Prof. Ramiro Neves: Na maioria dos casos está muito melhor do que num passado recente. Foi implementada a directiva do tratamento de águas residuais urbanas que retirou uma boa parte das descargas poluentes de origem urbana dos rios. O período definido para a implementação da directiva já expirou, no entanto sabemos que ainda há ETARs a serem construídas e ainda nos chegam notícias de rios poluídos aqui e ali.
Crónicas do Noéme: Essa directiva diz respeito aos efluentes domésticos… e os industriais? Devem ir para as ETARs ou quem produz os resíduos deve tratá-los dentro de sua casa?
Prof. Ramiro Neves: A responsabilidade do tratamento dos resíduos industriais é partilhada. As unidades industriais devem fazer um pré-tratamento que permita a descarga do efluente na ETAR juntamente com os resíduos de origem doméstica. Esse pré-tratamento deverá ser diferente conforme a origem dos resíduos e não podem ser directamente misturados com as águas de origem doméstica porque originaria um efluente muito difícil de tratar e consequentemente comprometer a eficiência das ETAR.
Crónicas do Noéme: Portanto está previsto que as unidades industriais encaminhem os seus resíduos para as ETARs domésticas mediante eventualmente o pagamento de taxas à semelhança do que acontece com os esgotos domésticos?
Prof. Ramiro Neves: Normalmente a rede de saneamento tem a chamada “licença de descarga”. Os resíduos domésticos são descarregados obrigatoriamente na ETAR e é também permitido às unidades industriais que encaminhem os seus resíduos para lá mediante certas condições, nomeadamente sobre a composição do efluente. O custo do saneamento é calculado por metro cúbico de esgoto e aparece na factura da água. Como é demasiado caro e financeiramente insustentável construir uma ETAR em cada fábrica e se o efluente não causar problemas se misturado com o efluente doméstico é encaminhado para lá. Cada autarquia decide que taxas aplicar.

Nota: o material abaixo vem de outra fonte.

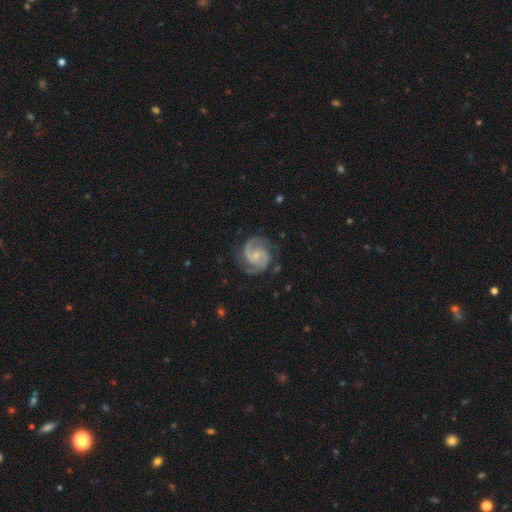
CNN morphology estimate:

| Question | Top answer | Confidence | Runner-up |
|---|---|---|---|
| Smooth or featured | featured or disk | 90% | smooth (6%) |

Crónicas do Noéme: A legislação que existe é suficiente para proteger os nossos rios?
Prof. Ramiro Neves: É suficiente e é quase toda produzida nos gabinetes da União Europeia. Há uns ajustes aqui e ali mas sempre no sentido de acrescentar algo. A fiscalização existe mas por vezes é difícil produzir prova porque nem sempre os focos de poluição são permanentes. Outras vezes as leis não são cumpridas por falta de infra-estruturas físicas. Em Portugal há muitas ETARs construídas, existe boa legislação mas subsistem focos de poluição porque faltam colectores que liguem as fontes poluidoras às ETARs. O colector é por vezes a parte mais cara de todo o sistema.
Crónicas do Noéme: Um colector é uma canalização entre dois pontos: o poluidor e a ETAR?
Prof. Ramiro Neves: Exactamente. Um colector é uma rede de tubos que liga uma fonte de poluição a uma ETAR. Os colectores estão normalmente divididos em duas partes: o colector em alta e o colector em baixa. Exemplificando: existe uma rede de pequenos tubos que vão até às nossas casas. As nossas casas estão ligadas ao colector da nossa rua e posteriormente é ligado a um colector maior ainda. A distinção entre a rede em alta e a rede em baixa faz-se pelo caudal e não tem a ver com o tipo de efluente. O caudal está sempre a aumentar até chegar a uma ETAR. O sistema torna-se ainda mais complexo se houver vários locais dispersos. Os colectores em baixa são geralmente da responsabilidade das autarquias e os colectores em alta são da responsabilidade dos sistemas intermunicipais.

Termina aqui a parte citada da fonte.